First I tried pointing it at the directory where the cert is located:
Code:
[bluethundr@vbox:~] #timeout 3 openssl s_client -CApath /etc/pki/CA/certs -servername puppet.mydomain.com -connect puppet.mydomain.com:636
CONNECTED(00000003)
3073743112:error:140790E5:SSL routines:SSL23_WRITE:ssl handshake failure:s23_lib.c:177:
---
no peer certificate available
---
No client certificate CA names sent
---
SSL handshake has read 0 bytes and written 253 bytes
---
New, (NONE), Cipher is (NONE)
Secure Renegotiation IS NOT supported
Compression: NONE
Expansion: NONE
---
And it failes as above. The command also fails when I give it the full path to the cert:
Code:
[bluethundr@vbox:~] #timeout 3 openssl s_client -CApath /etc/pki/CA/certs/ca.crt -servername puppet.jokefire.com -connect puppet.mydomain.com:636
CONNECTED(00000003)
3073378568:error:140790E5:SSL routines:SSL23_WRITE:ssl handshake failure:s23_lib.c:177:
---
no peer certificate available
---
No client certificate CA names sent
---
SSL handshake has read 0 bytes and written 253 bytes
---
New, (NONE), Cipher is (NONE)
Secure Renegotiation IS NOT supported
Compression: NONE
Expansion: NONE
---
Quote:
Originally Posted by sag47
Code:
timeout 3 openssl s_client -connect puppet.mydomain.com:636 < /dev/null | openssl x509 -text | less
That will convert the remote certificate information into a human readable format. Is the certificate what you expect? Is the common name of the certificate puppet.mydomain.com? To learn more about the arguments see "man x509".
|
Hmmm.. it seems that the certifcate may in fact be invalid according to what I see here:
Code:
[bluethundr@vbox:~] #timeout 3 openssl s_client -connect puppet.mydomain.com:636 < /dev/null | openssl x509 -text | less
3073956104:error:140790E5:SSL routines:SSL23_WRITE:ssl handshake failure:s23_lib.c:177:
unable to load certificate
3073603848:error:0906D06C:PEM routines:PEM_read_bio:no start line:pem_lib.c:703:Expecting: TRUSTED CERTIFICATE
Quote:
Originally Posted by sag47
Also, by providing your certificate you have provided the name of your server. Perhaps you'll want to edit that (the same could be said about your other attachments)? Assuming your host is what is in your certificate you have many ports open but the ldapssl port 636 is not one of them.
|
WHOOPS!!! I'll try not to make that mistake again!
Quote:
Originally Posted by sag47
If you're using your LDAP command as you describe perhaps doing the following command.
Code:
ldapsearch -x -H 'ldaps://puppet.mydomain.com' -b "dc=mydomain,dc=com" sub "objectclass=*"
|
And as you might expect, given the nature of the cert, this command also fails:
Code:
[root@puppet:/etc/puppet] #ldapsearch -x -H 'ldaps://puppet.mydomain.com' -b "dc=mydomain,dc=com" sub "objectclass=*"

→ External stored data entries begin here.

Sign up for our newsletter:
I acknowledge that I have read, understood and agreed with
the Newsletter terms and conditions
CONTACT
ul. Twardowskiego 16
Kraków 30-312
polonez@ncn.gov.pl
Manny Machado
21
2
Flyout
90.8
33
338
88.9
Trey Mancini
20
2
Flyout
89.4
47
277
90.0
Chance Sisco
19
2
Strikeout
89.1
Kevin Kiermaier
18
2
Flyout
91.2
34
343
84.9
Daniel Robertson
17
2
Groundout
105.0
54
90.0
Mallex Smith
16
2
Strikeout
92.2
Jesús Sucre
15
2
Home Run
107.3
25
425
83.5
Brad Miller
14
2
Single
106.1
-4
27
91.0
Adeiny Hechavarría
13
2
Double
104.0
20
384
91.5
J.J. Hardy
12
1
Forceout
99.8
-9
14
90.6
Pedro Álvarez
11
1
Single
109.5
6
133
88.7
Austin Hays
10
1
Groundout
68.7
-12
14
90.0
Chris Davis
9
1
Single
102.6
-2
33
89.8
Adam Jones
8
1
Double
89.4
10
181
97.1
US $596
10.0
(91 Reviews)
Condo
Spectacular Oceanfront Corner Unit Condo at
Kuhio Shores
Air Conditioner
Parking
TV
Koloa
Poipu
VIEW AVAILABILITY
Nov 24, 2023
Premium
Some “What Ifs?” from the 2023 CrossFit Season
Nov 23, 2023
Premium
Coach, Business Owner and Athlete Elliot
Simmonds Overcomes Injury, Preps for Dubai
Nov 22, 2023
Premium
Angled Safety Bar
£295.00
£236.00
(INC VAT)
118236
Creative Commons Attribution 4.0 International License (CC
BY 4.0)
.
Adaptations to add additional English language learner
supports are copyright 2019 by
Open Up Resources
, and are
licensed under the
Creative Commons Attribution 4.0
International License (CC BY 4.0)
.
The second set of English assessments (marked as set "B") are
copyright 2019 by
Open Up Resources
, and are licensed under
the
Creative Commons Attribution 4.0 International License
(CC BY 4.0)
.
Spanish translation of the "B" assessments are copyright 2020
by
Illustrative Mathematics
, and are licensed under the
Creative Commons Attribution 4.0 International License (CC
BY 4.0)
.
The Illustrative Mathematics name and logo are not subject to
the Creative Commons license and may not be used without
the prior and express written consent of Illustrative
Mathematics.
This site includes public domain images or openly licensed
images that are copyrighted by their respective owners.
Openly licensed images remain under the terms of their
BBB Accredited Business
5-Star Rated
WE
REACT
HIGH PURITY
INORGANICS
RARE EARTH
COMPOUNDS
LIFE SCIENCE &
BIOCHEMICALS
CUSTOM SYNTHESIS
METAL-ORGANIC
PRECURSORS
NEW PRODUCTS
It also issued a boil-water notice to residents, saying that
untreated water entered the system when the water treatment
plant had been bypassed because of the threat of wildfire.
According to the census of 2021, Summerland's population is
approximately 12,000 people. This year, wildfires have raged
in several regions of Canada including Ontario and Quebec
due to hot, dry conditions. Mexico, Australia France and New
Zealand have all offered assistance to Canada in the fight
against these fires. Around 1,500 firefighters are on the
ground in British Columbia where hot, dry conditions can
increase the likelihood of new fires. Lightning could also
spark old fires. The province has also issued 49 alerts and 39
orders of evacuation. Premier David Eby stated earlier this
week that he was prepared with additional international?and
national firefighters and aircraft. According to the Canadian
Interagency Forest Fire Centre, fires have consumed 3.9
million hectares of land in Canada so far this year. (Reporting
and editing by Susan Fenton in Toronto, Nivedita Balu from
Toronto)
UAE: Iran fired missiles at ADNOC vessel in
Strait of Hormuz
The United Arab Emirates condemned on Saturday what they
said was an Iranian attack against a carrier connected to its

ldap_sasl_bind(SIMPLE): Can't contact LDAP server (-1)
But the fact that the cert would be bad is a little troubling. This is the method I used to generate both the ca and the ldap server certs:
Code:
Create CA key
1) openssl genrsa -des3 -out ca.key 4096
Create CA cert
2) openssl req -new -x509 -days 3650 -key ca.key -out ca.crt
Create director1 key and certificate signing request
3) openssl genrsa -des3 -out director1key.key 4096
4) openssl req -new -key director1.key -out director1.csr
Sign the director1 certificate
5) openssl x509 -req -days 3650 -in director1.csr -CA ca.crt -CAkey ca.key -set_serial 01 -out director1.crt
Donīt know if it is necessary, but converted .crt to .pem
6) openssl x509 -in director1.crt -out director1.pem
7) openssl x509 -in ca.crt -out ca.pem
Really important! Remove the password from the director1 private key
8) openssl rsa -in director1key.key -out director1.key
Where the term 'director' substitutes for the name of your cert (in my case ldap.crt).
This is puzzling also in light of the fact that other apache related certs I have created this way work just fine. But I suppose one thing I need to try is to recreate the cert. I'll give that a shot and let the thread know how it goes.